Member of the National Assembly
- Incumbent
- Assumed office 30 May 2016
- Constituency: Proportional

Personal details
- Born: 9 October 1975 (age 50) Seongbuk District, Seoul, South Korea
- Party: Liberty Korea Party
- Other political affiliations: Saenuri Party (2016–2017)
- Alma mater: Ewha Womans University
- Occupation: Politician

= Jun Hee-kyung =

South Korean politician

Jun Hee-kyung (born 9 October 1975) is a South Korean conservative politician who is a member of the National Assembly from right-wing Liberty Korea Party (LKP) since 2016. Before joining the politics, she was the secretary-general of Centre for Free Economics.

== Biography ==
Jun was born in Seongbuk District, Seoul but grown up and educated in Uijeongbu after her father's business failure.
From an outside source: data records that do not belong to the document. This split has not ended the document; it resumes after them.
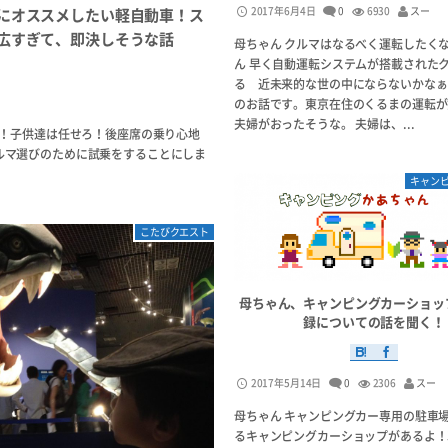
2017年6月4日
0
6930
スー
にオススメしたい軽自動車！ス
広すぎて、即決しそうな話
母ちゃん クルマはなるべく運転したくな
ん 早く自動運転システムが搭載された
る 近未来的な世の中にならないかなぁ
のお話です。東京在住のくるまの運転が
夫婦がおったそうな。 夫婦は、...
う！子供達は任せろ！後座席の乗り心地
ルマ選びのために試乗をすることにしま
キャン
こたびクエスト
母ちゃん、キャンピングカーショッ
録についての話を聞く！
2017年5月14日
0
2306
スー
母ちゃん キャンピングカー専用の駐車
るキャンピングカーショップがあるよ！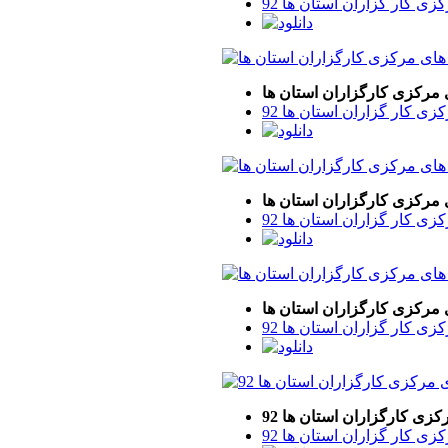
 کار گزاران استان ها 92
مرکزی کارگزاران استان ها
 کار گزاران استان ها 92
مرکزی کارگزاران استان ها
 کار گزاران استان ها 92
مرکزی کارگزاران استان ها
 کار گزاران استان ها 92
ی کارگزاران استان ها 92
 کار گزاران استان ها 92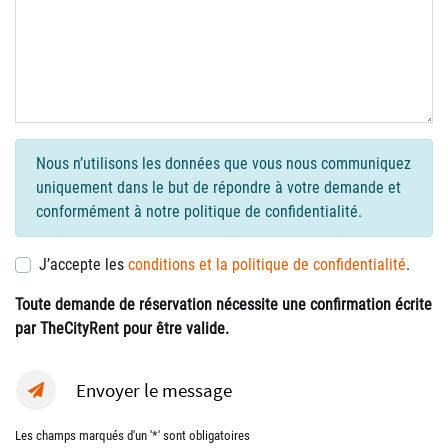
Nous n’utilisons les données que vous nous communiquez
uniquement dans le but de répondre à votre demande et
conformément à notre politique de confidentialité.
J’accepte les
conditions et la politique de confidentialité
.
Toute demande de réservation nécessite une confirmation écrite
par TheCityRent pour être valide.
Envoyer le message
Les champs marqués d'un '*' sont obligatoires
According to her, she was an introvert and liked to think about something during this time. She earned a Bachelor's Degree in Public Administration from Ewha Womans University.

She served as the policy director of Citizens United for Better Society from 2006 to 2012, policy team leader of Korea Economic Research Institute from 2012 to 2014, and the secretary-general of Centre for Free Economics (then Centre for Free Enterprise) from 2014 to 2016. She also represented Saenuri Party (then Liberty Korea Party) during the history textbook controversies in 2015.
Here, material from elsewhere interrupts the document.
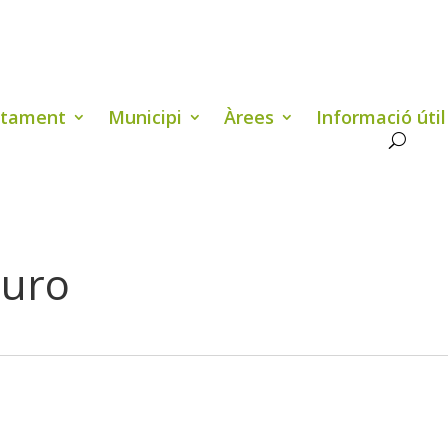
ntament
Municipi
Àrees
Informació útil
Muro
Prior to 2016 election, Jun was brought into the Saenuri Party. She ran 9th in the Saenuri list and elected for the National Assembly. During the presidential election in 2017, she was appointed as the spokesperson of the LKP's presidential candidate, Hong Jun-pyo.

She is socially conservative, who opposes same-sex marriage and advocates harsher immigration policy.

== Controversies ==
In 2016, she faced a criticism regarding with her thesis plagiarism in Ewha University. It was reported that about 79% of her thesis was plagiarised from the others. On 23 March 2017, she gave her degree up.

Jun received another protests after her controversial remarks towards Im Jong-seok.